The task:
I would like the listing below retyped exactly, line by line.

Segment Start: Exercise data

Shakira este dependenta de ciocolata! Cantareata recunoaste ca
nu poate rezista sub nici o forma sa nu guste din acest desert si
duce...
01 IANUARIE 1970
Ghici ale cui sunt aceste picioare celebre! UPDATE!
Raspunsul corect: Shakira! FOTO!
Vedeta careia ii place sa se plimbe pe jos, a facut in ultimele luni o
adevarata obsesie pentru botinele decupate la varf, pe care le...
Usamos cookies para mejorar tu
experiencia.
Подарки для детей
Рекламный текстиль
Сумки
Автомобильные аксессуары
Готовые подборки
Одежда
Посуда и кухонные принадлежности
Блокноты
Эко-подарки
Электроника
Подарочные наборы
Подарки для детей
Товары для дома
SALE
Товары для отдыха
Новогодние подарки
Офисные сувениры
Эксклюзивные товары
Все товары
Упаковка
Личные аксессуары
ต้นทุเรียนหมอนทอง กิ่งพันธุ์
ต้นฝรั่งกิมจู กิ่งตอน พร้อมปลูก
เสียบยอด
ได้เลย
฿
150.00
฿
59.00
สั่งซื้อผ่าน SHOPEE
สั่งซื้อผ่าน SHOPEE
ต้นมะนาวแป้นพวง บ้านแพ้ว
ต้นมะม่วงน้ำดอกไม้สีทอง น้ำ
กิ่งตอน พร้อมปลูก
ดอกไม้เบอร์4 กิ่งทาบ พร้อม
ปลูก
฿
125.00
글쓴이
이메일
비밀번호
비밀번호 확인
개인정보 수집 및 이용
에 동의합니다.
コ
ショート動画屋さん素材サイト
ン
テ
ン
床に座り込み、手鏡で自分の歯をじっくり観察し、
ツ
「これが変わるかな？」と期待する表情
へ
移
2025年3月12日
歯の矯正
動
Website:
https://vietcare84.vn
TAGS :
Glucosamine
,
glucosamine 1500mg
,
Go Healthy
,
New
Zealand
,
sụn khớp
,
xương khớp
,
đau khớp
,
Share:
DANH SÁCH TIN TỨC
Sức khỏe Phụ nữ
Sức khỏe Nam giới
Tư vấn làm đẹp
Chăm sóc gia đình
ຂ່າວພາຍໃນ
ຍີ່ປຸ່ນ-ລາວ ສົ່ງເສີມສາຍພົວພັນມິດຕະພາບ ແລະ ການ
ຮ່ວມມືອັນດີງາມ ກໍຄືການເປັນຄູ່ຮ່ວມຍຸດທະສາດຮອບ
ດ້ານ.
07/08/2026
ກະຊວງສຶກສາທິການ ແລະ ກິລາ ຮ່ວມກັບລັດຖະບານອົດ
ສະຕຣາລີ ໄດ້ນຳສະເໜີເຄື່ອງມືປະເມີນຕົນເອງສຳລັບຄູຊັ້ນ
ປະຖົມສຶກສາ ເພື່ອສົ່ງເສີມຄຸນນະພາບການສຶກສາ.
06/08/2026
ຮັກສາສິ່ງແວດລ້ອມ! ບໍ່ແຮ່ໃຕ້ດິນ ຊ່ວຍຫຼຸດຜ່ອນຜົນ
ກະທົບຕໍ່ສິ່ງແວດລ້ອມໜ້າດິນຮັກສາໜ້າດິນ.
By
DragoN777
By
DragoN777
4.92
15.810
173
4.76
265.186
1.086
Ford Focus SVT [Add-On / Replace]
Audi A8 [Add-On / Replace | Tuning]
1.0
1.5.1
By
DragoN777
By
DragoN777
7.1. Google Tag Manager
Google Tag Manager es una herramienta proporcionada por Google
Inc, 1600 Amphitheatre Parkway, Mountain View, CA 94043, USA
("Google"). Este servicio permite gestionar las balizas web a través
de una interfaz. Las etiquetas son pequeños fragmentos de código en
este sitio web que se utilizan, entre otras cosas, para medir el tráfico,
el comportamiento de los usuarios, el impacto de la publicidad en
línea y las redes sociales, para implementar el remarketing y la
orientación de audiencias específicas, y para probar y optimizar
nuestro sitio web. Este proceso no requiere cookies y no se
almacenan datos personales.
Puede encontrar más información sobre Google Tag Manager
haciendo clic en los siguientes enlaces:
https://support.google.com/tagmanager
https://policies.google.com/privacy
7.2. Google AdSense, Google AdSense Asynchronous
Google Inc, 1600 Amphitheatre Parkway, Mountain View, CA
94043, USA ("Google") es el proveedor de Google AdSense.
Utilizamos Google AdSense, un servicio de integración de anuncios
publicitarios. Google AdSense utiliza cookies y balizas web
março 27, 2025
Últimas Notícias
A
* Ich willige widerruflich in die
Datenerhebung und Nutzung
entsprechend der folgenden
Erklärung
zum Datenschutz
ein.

Segment End: Exercise data

Exercise output:
Shakira este dependenta de ciocolata! Cantareata recunoaste ca
nu poate rezista sub nici o forma sa nu guste din acest desert si
duce...
01 IANUARIE 1970
Ghici ale cui sunt aceste picioare celebre! UPDATE!
Raspunsul corect: Shakira! FOTO!
Vedeta careia ii place sa se plimbe pe jos, a facut in ultimele luni o
adevarata obsesie pentru botinele decupate la varf, pe care le...
Usamos cookies para mejorar tu
experiencia.
Подарки для детей
Рекламный текстиль
Сумки
Автомобильные аксессуары
Готовые подборки
Одежда
Посуда и кухонные принадлежности
Блокноты
Эко-подарки
Электроника
Подарочные наборы
Подарки для детей
Товары для дома
SALE
Товары для отдыха
Новогодние подарки
Офисные сувениры
Эксклюзивные товары
Все товары
Упаковка
Личные аксессуары
ต้นทุเรียนหมอนทอง กิ่งพันธุ์
ต้นฝรั่งกิมจู กิ่งตอน พร้อมปลูก
เสียบยอด
ได้เลย
฿
150.00
฿
59.00
สั่งซื้อผ่าน SHOPEE
สั่งซื้อผ่าน SHOPEE
ต้นมะนาวแป้นพวง บ้านแพ้ว
ต้นมะม่วงน้ำดอกไม้สีทอง น้ำ
กิ่งตอน พร้อมปลูก
ดอกไม้เบอร์4 กิ่งทาบ พร้อม
ปลูก
฿
125.00
글쓴이
이메일
비밀번호
비밀번호 확인
개인정보 수집 및 이용
에 동의합니다.
コ
ショート動画屋さん素材サイト
ン
テ
ン
床に座り込み、手鏡で自分の歯をじっくり観察し、
ツ
「これが変わるかな？」と期待する表情
へ
移
2025年3月12日
歯の矯正
動
Website:
https://vietcare84.vn
TAGS :
Glucosamine
,
glucosamine 1500mg
,
Go Healthy
,
New
Zealand
,
sụn khớp
,
xương khớp
,
đau khớp
,
Share:
DANH SÁCH TIN TỨC
Sức khỏe Phụ nữ
Sức khỏe Nam giới
Tư vấn làm đẹp
Chăm sóc gia đình
ຂ່າວພາຍໃນ
ຍີ່ປຸ່ນ-ລາວ ສົ່ງເສີມສາຍພົວພັນມິດຕະພາບ ແລະ ການ
ຮ່ວມມືອັນດີງາມ ກໍຄືການເປັນຄູ່ຮ່ວມຍຸດທະສາດຮອບ
ດ້ານ.
07/08/2026
ກະຊວງສຶກສາທິການ ແລະ ກິລາ ຮ່ວມກັບລັດຖະບານອົດ
ສະຕຣາລີ ໄດ້ນຳສະເໜີເຄື່ອງມືປະເມີນຕົນເອງສຳລັບຄູຊັ້ນ
ປະຖົມສຶກສາ ເພື່ອສົ່ງເສີມຄຸນນະພາບການສຶກສາ.
06/08/2026
ຮັກສາສິ່ງແວດລ້ອມ! ບໍ່ແຮ່ໃຕ້ດິນ ຊ່ວຍຫຼຸດຜ່ອນຜົນ
ກະທົບຕໍ່ສິ່ງແວດລ້ອມໜ້າດິນຮັກສາໜ້າດິນ.
By
DragoN777
By
DragoN777
4.92
15.810
173
4.76
265.186
1.086
Ford Focus SVT [Add-On / Replace]
Audi A8 [Add-On / Replace | Tuning]
1.0
1.5.1
By
DragoN777
By
DragoN777
7.1. Google Tag Manager
Google Tag Manager es una herramienta proporcionada por Google
Inc, 1600 Amphitheatre Parkway, Mountain View, CA 94043, USA
("Google"). Este servicio permite gestionar las balizas web a través
de una interfaz. Las etiquetas son pequeños fragmentos de código en
este sitio web que se utilizan, entre otras cosas, para medir el tráfico,
el comportamiento de los usuarios, el impacto de la publicidad en
línea y las redes sociales, para implementar el remarketing y la
orientación de audiencias específicas, y para probar y optimizar
nuestro sitio web. Este proceso no requiere cookies y no se
almacenan datos personales.
Puede encontrar más información sobre Google Tag Manager
haciendo clic en los siguientes enlaces:
https://support.google.com/tagmanager
https://policies.google.com/privacy
7.2. Google AdSense, Google AdSense Asynchronous
Google Inc, 1600 Amphitheatre Parkway, Mountain View, CA
94043, USA ("Google") es el proveedor de Google AdSense.
Utilizamos Google AdSense, un servicio de integración de anuncios
publicitarios. Google AdSense utiliza cookies y balizas web
março 27, 2025
Últimas Notícias
A
* Ich willige widerruflich in die
Datenerhebung und Nutzung
entsprechend der folgenden
Erklärung
zum Datenschutz
ein.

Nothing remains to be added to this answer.